Great highlights I didn’t use in the text

  • Anyone who is going to hire you, buy from you, recommend you, vote for you, or do what you want them to do is going to wonder if you’re the best choice.
  • Just about everything you learned in school about life is wrong, but the wrongest thing might very well be this: Being well rounded is the secret to success.
  • In fact, the people who are the best in the world specialize at getting really good at the questions they don’t know. The people who skip the hard questions are in the majority, but they are not in demand.
  • Successful people don’t just ride out the Dip. They don’t just buckle down and survive it. No, they lean into the Dip. They push harder, changing the rules as they go. Just because you know you’re in the Dip doesn’t mean you have to live happily with it. Dips don’t last quite as long when you whittle at them.
  • The Cul-de-Sac (French for “dead end”) is so simple it doesn’t even need a chart. It’s a situation where you work and you work and you work and nothing much changes. It doesn’t get a lot better, it doesn’t get a lot worse. It just is.
  • If you haven’t already realized it, the Dip is the secret to your success. The people who set out to make it through the Dip—the people who invest the time and the energy and the effort to power through the Dip—those are the ones who become the best in the world.
  • In a competitive world, adversity is your ally. The harder it gets, the better chance you have of insulating yourself from the competition. If that adversity also causes you to quit, though, it’s all for nothing.
  • And yet the real success goes to those who obsess. The focus that leads you through the Dip to the other side is rewarded by a marketplace in search of the best in the world. A woodpecker can tap twenty times on a thousand trees and get nowhere, but stay busy. Or he can tap twenty-thousand times on one tree and get dinner.
  • Before you enter a new market, consider what would happen if you managed to get through the Dip and win in the market you’re already in.
  • The next time you catch yourself being average when you feel like quitting, realize that you have only two good choices: Quit or be exceptional. Average is for losers.
  • Yes, you should (you must) quit a product or a feature or a design—you need to do it regularly if you’re going to grow and have the resources to invest in the right businesses. But no, you mustn’t quit a market or a strategy or a niche. The businesses we think of as overnight successes weren’t. We just didn’t notice them until they were well baked.
  • Don’t fall in love with a tactic and defend it forever. Instead, decide once and for all whether you’re in a market or not. And if you are, get through that Dip.
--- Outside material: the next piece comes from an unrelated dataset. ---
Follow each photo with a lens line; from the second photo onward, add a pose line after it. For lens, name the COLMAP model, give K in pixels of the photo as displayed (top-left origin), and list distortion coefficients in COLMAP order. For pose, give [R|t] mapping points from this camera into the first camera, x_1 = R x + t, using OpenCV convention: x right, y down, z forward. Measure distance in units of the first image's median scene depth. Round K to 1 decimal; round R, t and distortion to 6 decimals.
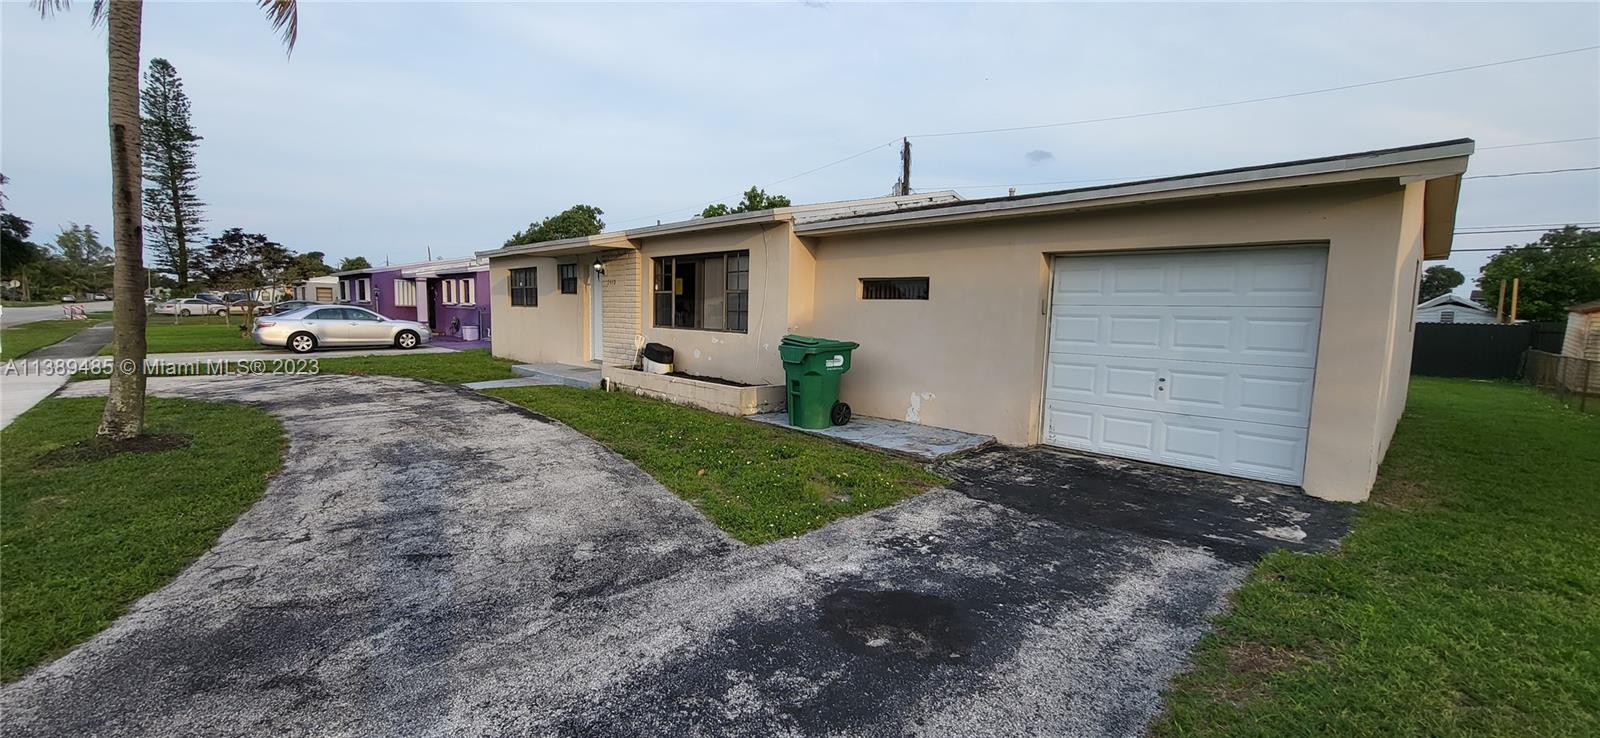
lens RADIAL K [[635.6, 0, 800.2], [0, 635.6, 367.1], [0, 0, 1]] dist [0.000653, -0.000140]
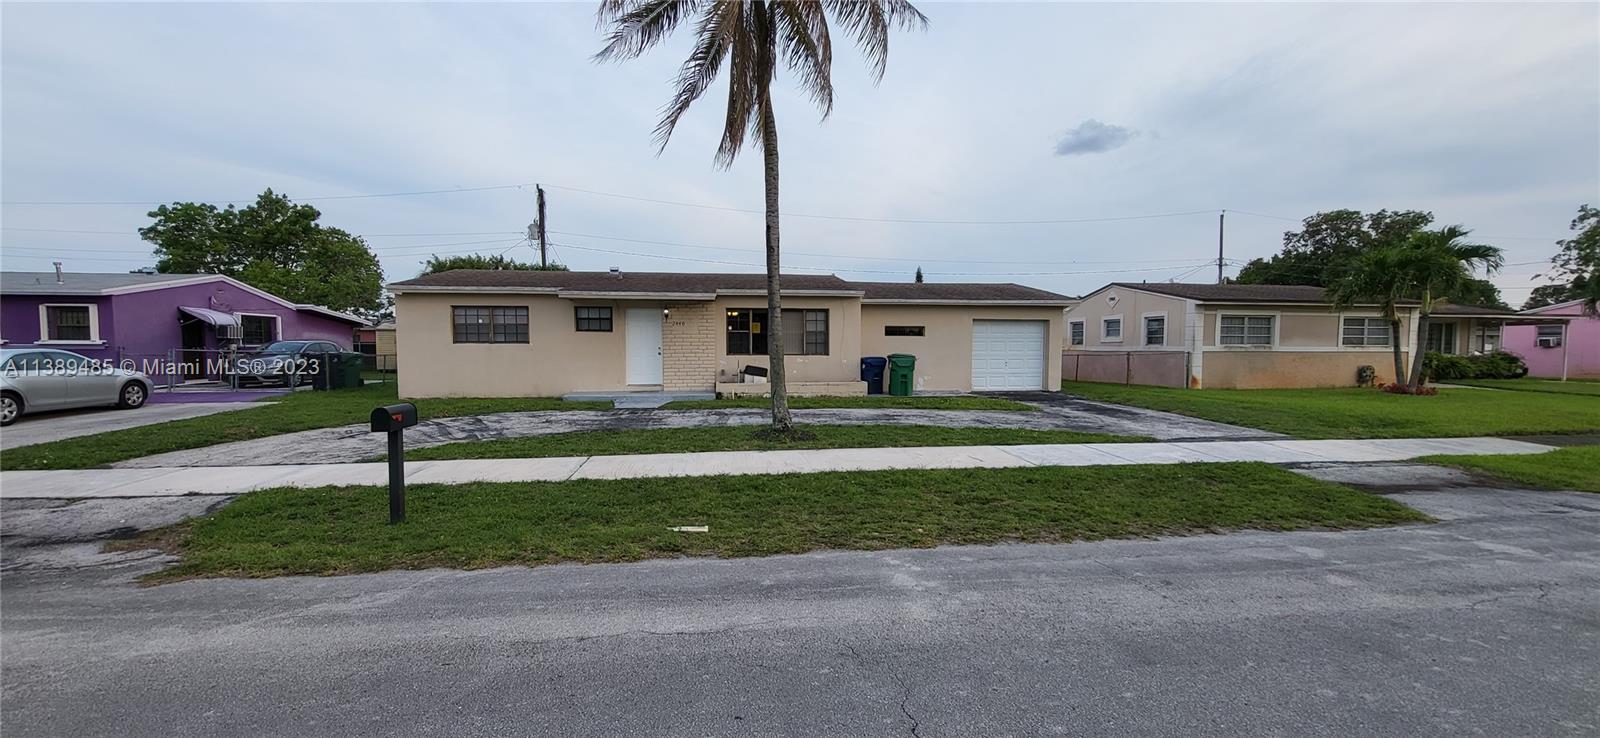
lens RADIAL K [[635.6, 0, 800.7], [0, 635.6, 372.1], [0, 0, 1]] dist [0.000653, -0.000140]
pose [[0.585937, -0.058352, 0.808253, -1.386599], [0.083515, 0.996441, 0.011395, -0.026423], [-0.806041, 0.060824, 0.588725, -0.003744]]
  • Short-term pain has more impact on most people than long-term benefits do, which is why it’s so important for you to amplify the long-term benefits of not quitting. You need to remind yourself of life at the other end of the Dip because it’s easier to overcome the pain of yet another unsuccessful cold call if the reality of a successful sales career is more concrete.
  • Persistent people are able to visualize the idea of light at the end of the tunnel when others can’t see it. At the same time, the smartest people are realistic about not imagining light when there isn’t any.
  • Quitting the projects that don’t go anywhere is essential if you want to stick out the right ones. You don’t have the time or the passion or the resources to be the best in the world at both.
  • “Never quit something with great long-term potential just because you can’t deal with the stress of the moment.” Now that’s good advice.
  • Crichton had no stomach for cutting people open, and he decided he didn’t relish the future a medical career would bring him, regardless of how successful he might become at it. So he quit. Crichton saw that just because he had already gotten into Harvard, already earned a fellowship—already made it through the Dip—he didn’t have to spend the rest of his life doing something he didn’t enjoy in order to preserve his pride.
  • If you are making a decision based on how you feel at that moment, you will probably make the wrong decision.